The case law reduces to a single operational requirement: a producing party needs a documented, repeatable, and testable privilege workflow that a magistrate can examine after the fact. DecoverAI's privilege log generation module is built to that requirement. It runs an AI classifier across every document in the review population, surfaces candidate privileged items with a confidence score and a draft privilege basis, flags documents that touch known attorney custodians or attorney-client domains, and auto-drafts a log entry that an attorney reviews and approves. The audit log captures every decision — who reviewed what, when, on what basis — which is exactly the documentation that Mt. Hawley and Victor Stanley say is missing in the cases that lose.
The categorical-logging workflow contemplated by SEC v. Thrasher is a first-class feature: privileged documents can be grouped into named categories, the category-level description and date range can be drafted once, and the per-document attestation is captured separately for in-camera production if it is ever requested. The combination compresses the per-entry cost of a privilege log from the $5–$15 traditional vendor range into the platform fee, with no per-entry surcharge. In the Tax Credit Investigation case study, this workflow processed 30,000 documents end-to-end — including a complete privilege log — in three days, with a 98% cost reduction relative to the traditional vendor estimate.

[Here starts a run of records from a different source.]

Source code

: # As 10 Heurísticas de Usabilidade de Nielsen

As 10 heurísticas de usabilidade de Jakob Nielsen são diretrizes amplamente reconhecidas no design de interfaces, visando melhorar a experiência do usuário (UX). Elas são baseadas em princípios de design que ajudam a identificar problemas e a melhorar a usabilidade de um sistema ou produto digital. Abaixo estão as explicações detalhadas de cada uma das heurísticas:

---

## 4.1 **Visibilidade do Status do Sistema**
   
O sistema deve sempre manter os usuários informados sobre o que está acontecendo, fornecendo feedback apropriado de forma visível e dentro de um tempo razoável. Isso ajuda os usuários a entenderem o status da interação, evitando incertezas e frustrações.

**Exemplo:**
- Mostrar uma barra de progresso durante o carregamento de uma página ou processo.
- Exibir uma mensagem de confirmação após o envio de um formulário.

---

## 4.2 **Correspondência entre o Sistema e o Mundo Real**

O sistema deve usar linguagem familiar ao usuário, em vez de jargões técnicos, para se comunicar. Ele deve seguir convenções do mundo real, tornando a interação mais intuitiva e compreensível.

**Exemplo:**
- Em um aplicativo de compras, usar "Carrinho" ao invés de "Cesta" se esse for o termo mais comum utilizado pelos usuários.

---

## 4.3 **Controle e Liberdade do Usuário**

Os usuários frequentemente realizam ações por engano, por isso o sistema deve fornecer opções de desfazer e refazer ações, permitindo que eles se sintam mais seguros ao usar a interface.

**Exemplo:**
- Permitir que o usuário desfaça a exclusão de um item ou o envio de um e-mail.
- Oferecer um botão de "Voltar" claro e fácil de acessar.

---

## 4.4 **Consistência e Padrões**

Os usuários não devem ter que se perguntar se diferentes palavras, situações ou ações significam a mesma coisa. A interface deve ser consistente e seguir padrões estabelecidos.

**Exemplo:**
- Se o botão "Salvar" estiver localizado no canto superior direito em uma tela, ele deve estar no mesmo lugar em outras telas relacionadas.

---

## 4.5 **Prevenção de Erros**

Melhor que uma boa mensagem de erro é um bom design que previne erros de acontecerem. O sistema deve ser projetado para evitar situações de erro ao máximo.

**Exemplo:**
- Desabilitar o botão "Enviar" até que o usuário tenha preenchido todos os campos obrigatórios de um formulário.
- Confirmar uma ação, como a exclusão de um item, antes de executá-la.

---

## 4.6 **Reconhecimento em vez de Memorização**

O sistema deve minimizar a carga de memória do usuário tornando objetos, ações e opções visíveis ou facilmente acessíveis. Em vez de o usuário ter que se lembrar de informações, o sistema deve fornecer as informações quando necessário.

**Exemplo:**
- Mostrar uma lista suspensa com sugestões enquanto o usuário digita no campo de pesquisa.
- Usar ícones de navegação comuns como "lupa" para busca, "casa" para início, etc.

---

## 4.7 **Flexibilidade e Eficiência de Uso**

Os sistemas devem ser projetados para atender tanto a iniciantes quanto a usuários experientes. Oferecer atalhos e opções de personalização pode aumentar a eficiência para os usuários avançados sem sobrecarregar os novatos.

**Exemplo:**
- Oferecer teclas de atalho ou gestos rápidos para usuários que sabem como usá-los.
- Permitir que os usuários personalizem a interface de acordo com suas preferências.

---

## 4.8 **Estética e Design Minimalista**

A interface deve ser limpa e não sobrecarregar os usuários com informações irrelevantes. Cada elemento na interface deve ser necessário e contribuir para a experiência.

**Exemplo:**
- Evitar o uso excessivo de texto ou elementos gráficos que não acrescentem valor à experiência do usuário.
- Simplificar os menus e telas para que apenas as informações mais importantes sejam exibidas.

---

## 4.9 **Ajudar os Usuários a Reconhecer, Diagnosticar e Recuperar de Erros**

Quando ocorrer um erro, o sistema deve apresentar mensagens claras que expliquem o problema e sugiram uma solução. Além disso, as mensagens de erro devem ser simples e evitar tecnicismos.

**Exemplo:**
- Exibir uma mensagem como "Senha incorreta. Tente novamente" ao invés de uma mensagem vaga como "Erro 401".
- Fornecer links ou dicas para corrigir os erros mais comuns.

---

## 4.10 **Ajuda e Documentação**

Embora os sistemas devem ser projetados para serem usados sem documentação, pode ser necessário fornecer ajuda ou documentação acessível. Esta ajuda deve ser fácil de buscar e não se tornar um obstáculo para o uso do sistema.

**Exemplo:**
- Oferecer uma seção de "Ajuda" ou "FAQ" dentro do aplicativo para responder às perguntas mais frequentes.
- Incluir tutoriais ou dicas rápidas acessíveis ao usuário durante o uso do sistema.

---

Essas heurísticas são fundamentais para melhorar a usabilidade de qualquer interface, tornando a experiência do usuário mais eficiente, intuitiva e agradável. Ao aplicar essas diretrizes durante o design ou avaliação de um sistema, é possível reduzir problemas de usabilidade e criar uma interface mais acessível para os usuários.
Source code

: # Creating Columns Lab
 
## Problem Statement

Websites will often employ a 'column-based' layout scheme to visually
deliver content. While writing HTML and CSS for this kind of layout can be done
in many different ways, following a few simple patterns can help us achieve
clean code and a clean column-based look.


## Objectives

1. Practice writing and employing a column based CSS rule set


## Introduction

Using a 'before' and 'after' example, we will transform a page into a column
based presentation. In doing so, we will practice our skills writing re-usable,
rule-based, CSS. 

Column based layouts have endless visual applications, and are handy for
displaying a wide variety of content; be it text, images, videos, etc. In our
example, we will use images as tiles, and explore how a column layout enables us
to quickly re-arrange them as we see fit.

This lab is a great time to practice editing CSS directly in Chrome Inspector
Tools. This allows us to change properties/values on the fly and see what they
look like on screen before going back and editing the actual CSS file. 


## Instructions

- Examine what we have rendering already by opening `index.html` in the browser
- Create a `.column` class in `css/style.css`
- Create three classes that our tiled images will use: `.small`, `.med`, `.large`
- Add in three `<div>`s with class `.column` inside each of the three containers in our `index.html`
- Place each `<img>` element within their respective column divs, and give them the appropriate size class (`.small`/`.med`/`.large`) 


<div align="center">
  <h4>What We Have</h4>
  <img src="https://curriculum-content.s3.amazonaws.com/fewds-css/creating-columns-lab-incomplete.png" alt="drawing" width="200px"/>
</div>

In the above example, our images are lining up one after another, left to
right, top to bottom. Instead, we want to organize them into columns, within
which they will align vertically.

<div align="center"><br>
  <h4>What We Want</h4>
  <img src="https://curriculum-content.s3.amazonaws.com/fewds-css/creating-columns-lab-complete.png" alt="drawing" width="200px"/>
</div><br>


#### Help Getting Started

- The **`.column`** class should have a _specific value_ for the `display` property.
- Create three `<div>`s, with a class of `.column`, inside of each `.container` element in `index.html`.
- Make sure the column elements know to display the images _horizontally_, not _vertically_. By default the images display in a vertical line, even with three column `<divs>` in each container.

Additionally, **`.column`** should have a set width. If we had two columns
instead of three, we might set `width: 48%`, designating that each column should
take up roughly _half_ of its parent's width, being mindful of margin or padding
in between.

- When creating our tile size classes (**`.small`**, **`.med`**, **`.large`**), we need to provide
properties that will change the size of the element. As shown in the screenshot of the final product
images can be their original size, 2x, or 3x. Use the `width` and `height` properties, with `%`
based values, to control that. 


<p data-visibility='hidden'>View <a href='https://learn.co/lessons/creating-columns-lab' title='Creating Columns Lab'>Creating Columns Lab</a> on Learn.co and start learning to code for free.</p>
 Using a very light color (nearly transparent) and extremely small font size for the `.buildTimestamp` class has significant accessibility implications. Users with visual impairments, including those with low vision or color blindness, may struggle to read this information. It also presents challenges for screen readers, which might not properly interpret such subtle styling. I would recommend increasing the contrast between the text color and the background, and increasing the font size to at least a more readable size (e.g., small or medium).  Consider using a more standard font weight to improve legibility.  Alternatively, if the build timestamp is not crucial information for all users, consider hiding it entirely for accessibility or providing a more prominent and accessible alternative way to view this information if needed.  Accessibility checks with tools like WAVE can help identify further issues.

The pricing makes the math irreversible. DecoverAI is $60 per gigabyte per month, all-in, with no per-document fees, no per-entry log surcharges, and no contracts. On the same 100 GB / 250,000-document benchmark used in our companion pricing article, the privilege review and log line items collapse from $32,000 in the traditional model to $0 in the all-in model — without sacrificing the documented, sampled, audit-logged workflow that the cases require. Combine that with a properly drafted 502(d) order on the front end and a categorical log on the back end, and the privilege phase of a six-figure document review becomes a defensible, predictable, repeatable line item rather than the part of the matter that nobody can budget for.